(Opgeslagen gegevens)
----------

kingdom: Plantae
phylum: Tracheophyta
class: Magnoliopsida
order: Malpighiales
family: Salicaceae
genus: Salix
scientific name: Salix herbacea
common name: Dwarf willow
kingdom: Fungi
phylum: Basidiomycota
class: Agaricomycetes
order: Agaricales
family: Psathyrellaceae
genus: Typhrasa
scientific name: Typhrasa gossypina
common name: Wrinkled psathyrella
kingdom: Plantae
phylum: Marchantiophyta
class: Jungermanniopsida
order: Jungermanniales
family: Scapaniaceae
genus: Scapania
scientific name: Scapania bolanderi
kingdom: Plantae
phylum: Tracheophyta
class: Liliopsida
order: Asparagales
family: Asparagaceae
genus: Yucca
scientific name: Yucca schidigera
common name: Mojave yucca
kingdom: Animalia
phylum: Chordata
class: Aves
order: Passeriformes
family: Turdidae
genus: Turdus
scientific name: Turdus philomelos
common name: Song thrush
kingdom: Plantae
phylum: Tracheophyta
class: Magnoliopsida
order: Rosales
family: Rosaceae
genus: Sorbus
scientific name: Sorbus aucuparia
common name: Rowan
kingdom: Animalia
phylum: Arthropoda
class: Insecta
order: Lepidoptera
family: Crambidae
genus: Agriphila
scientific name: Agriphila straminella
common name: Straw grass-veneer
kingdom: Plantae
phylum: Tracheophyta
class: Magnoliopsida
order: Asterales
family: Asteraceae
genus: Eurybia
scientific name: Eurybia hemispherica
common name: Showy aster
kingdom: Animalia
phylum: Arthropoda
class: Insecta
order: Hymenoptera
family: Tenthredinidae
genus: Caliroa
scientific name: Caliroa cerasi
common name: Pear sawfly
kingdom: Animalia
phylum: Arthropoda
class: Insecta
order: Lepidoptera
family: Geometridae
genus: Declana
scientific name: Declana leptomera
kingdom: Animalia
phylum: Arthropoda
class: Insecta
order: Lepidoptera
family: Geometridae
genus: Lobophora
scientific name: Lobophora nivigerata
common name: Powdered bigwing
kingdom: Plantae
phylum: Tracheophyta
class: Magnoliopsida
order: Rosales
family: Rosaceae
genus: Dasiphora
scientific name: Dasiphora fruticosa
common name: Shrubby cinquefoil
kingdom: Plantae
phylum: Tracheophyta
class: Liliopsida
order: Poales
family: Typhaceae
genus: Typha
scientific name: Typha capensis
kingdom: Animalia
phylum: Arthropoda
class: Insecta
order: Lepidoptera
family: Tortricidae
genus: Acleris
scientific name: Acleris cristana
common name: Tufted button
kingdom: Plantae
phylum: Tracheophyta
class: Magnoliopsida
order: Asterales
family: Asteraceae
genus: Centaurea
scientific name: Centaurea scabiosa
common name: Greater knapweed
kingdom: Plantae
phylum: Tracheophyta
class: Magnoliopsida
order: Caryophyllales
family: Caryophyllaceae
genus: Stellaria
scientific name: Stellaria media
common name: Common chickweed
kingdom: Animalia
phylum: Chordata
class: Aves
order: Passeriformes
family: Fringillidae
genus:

----------

Doel: Typ alle bovenstaande gegevens regel voor regel letterlijk over, zonder iets te wijzigen.

Volledig antwoord:
kingdom: Plantae
phylum: Tracheophyta
class: Magnoliopsida
order: Malpighiales
family: Salicaceae
genus: Salix
scientific name: Salix herbacea
common name: Dwarf willow
kingdom: Fungi
phylum: Basidiomycota
class: Agaricomycetes
order: Agaricales
family: Psathyrellaceae
genus: Typhrasa
scientific name: Typhrasa gossypina
common name: Wrinkled psathyrella
kingdom: Plantae
phylum: Marchantiophyta
class: Jungermanniopsida
order: Jungermanniales
family: Scapaniaceae
genus: Scapania
scientific name: Scapania bolanderi
kingdom: Plantae
phylum: Tracheophyta
class: Liliopsida
order: Asparagales
family: Asparagaceae
genus: Yucca
scientific name: Yucca schidigera
common name: Mojave yucca
kingdom: Animalia
phylum: Chordata
class: Aves
order: Passeriformes
family: Turdidae
genus: Turdus
scientific name: Turdus philomelos
common name: Song thrush
kingdom: Plantae
phylum: Tracheophyta
class: Magnoliopsida
order: Rosales
family: Rosaceae
genus: Sorbus
scientific name: Sorbus aucuparia
common name: Rowan
kingdom: Animalia
phylum: Arthropoda
class: Insecta
order: Lepidoptera
family: Crambidae
genus: Agriphila
scientific name: Agriphila straminella
common name: Straw grass-veneer
kingdom: Plantae
phylum: Tracheophyta
class: Magnoliopsida
order: Asterales
family: Asteraceae
genus: Eurybia
scientific name: Eurybia hemispherica
common name: Showy aster
kingdom: Animalia
phylum: Arthropoda
class: Insecta
order: Hymenoptera
family: Tenthredinidae
genus: Caliroa
scientific name: Caliroa cerasi
common name: Pear sawfly
kingdom: Animalia
phylum: Arthropoda
class: Insecta
order: Lepidoptera
family: Geometridae
genus: Declana
scientific name: Declana leptomera
kingdom: Animalia
phylum: Arthropoda
class: Insecta
order: Lepidoptera
family: Geometridae
genus: Lobophora
scientific name: Lobophora nivigerata
common name: Powdered bigwing
kingdom: Plantae
phylum: Tracheophyta
class: Magnoliopsida
order: Rosales
family: Rosaceae
genus: Dasiphora
scientific name: Dasiphora fruticosa
common name: Shrubby cinquefoil
kingdom: Plantae
phylum: Tracheophyta
class: Liliopsida
order: Poales
family: Typhaceae
genus: Typha
scientific name: Typha capensis
kingdom: Animalia
phylum: Arthropoda
class: Insecta
order: Lepidoptera
family: Tortricidae
genus: Acleris
scientific name: Acleris cristana
common name: Tufted button
kingdom: Plantae
phylum: Tracheophyta
class: Magnoliopsida
order: Asterales
family: Asteraceae
genus: Centaurea
scientific name: Centaurea scabiosa
common name: Greater knapweed
kingdom: Plantae
phylum: Tracheophyta
class: Magnoliopsida
order: Caryophyllales
family: Caryophyllaceae
genus: Stellaria
scientific name: Stellaria media
common name: Common chickweed
kingdom: Animalia
phylum: Chordata
class: Aves
order: Passeriformes
family: Fringillidae
genus:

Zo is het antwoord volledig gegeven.